Cosa fare ▸
1 – Nel testo sul Teatro Regio, che ruolo ha Alessandro Galoppini?
2 – Riscrivi il tratto del testo sul Teatro Regio che va da "Direttore Galoppìni lei" fino a "ruoli, se vorrà.", mettendo "il sovrintendente" al posto di "Graziosi".
3 – Scrivi il seguito del testo sul Teatro Regio, partendo da dove si ferma.

Tra le contestazioni e i fischi che alla presentazione della nuova stagione del Teatro Regio hanno travolto il sovrintendente William Graziosi e la sindaca Chiara Appendinl la nota fuori dal coro era lui, Alessandro Galoppini il direttore di area artistica applaudito dai presenti in sala che minacciavano di non rinnovare l’abbonamento se qualcosa nell’ente non fosse cambiato. E mentre Appendino assicura che il Consiglio di indirizzo ha pronta la gara per la nomina del sovrintendente e difende il piano di sviluppo Galoppini ribadisce il suo “Aut aut”.

Direttore Galoppìni lei ha detto che se ci sarà ancora Graziosi lei lascerà, nonostante le dimostrazioni di affetto di questa mattina…

Lo confermo. In questo anno in cui ho lavorato con Graziosi è emerso come io e lui abbiamo due visioni diverse del Regio per questo se fosse riconfermato non potrò continuare. Mentre di fronte a un nuovo Sovrintendente mi metto a disposizione, anche in altri ruoli, se vorrà.

La sindaca ha sostenuto che la chiave per risanare il Regio è il piano industriale. Che ne pensa?

(Materiale salvato da una raccolta)
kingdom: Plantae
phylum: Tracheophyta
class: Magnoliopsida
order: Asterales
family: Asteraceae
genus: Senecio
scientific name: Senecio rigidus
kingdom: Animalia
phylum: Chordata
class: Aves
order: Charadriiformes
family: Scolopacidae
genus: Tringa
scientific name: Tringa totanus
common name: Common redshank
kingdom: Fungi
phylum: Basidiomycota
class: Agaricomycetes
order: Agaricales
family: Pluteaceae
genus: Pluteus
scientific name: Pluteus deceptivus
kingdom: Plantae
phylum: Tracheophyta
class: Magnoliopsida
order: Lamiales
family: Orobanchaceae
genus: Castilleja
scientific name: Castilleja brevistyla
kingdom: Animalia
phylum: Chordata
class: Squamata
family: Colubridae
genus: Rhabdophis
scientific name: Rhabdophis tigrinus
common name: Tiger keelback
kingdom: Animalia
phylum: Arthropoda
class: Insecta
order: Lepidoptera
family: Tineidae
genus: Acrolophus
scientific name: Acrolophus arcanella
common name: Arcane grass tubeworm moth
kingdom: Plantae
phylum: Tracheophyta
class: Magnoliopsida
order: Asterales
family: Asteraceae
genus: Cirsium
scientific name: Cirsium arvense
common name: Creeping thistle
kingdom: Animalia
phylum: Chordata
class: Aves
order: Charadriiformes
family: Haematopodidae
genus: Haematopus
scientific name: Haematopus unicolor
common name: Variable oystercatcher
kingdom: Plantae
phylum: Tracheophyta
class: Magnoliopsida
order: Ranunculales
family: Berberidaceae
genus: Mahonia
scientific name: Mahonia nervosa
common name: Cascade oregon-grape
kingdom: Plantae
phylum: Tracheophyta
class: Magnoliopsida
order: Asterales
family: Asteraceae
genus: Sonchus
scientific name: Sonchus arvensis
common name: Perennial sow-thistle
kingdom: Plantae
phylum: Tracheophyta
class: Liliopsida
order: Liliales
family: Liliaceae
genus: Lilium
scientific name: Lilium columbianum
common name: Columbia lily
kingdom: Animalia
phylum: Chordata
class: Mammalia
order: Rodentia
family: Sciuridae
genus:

Risposte alle consegne ▸
1 – È il direttore di area artistica del Teatro Regio.

2 –
Direttore Galoppìni lei ha detto che se ci sarà ancora il sovrintendente lei lascerà, nonostante le dimostrazioni di affetto di questa mattina…

Lo confermo. In questo anno in cui ho lavorato con il sovrintendente è emerso come io e lui abbiamo due visioni diverse del Regio per questo se fosse riconfermato non potrò continuare. Mentre di fronte a un nuovo Sovrintendente mi metto a disposizione, anche in altri ruoli, se vorrà.

3 –
È un piano impegnativo e incentrato tutto sull’aumento di ricavi che vanno poi davvero realizzati. È una bella sfida e ci sarà molto da lavorare. In questi casi è il soprintendente che deve trovare le soluzioni migliori perché tutto si realizzi. Di sicuro la linea del piano di sviluppo è aperta e potrà essere declinata nel migliore dei modi da chiunque sarà il prossimo sovrintendente.

Ma è solo una questione di conti o ci vorrà ben altro per risolvere il malumore dei dipendenti?

Su questo preferisco non commentare. E io ho fatto il mio lavoro nel migliore modo possibile. Ho dato il mio contributo e ciò messo tutto il mio impegno. Ora spero che le decisioni per il futuro del Reggio vengano prese nel migliore dei modi.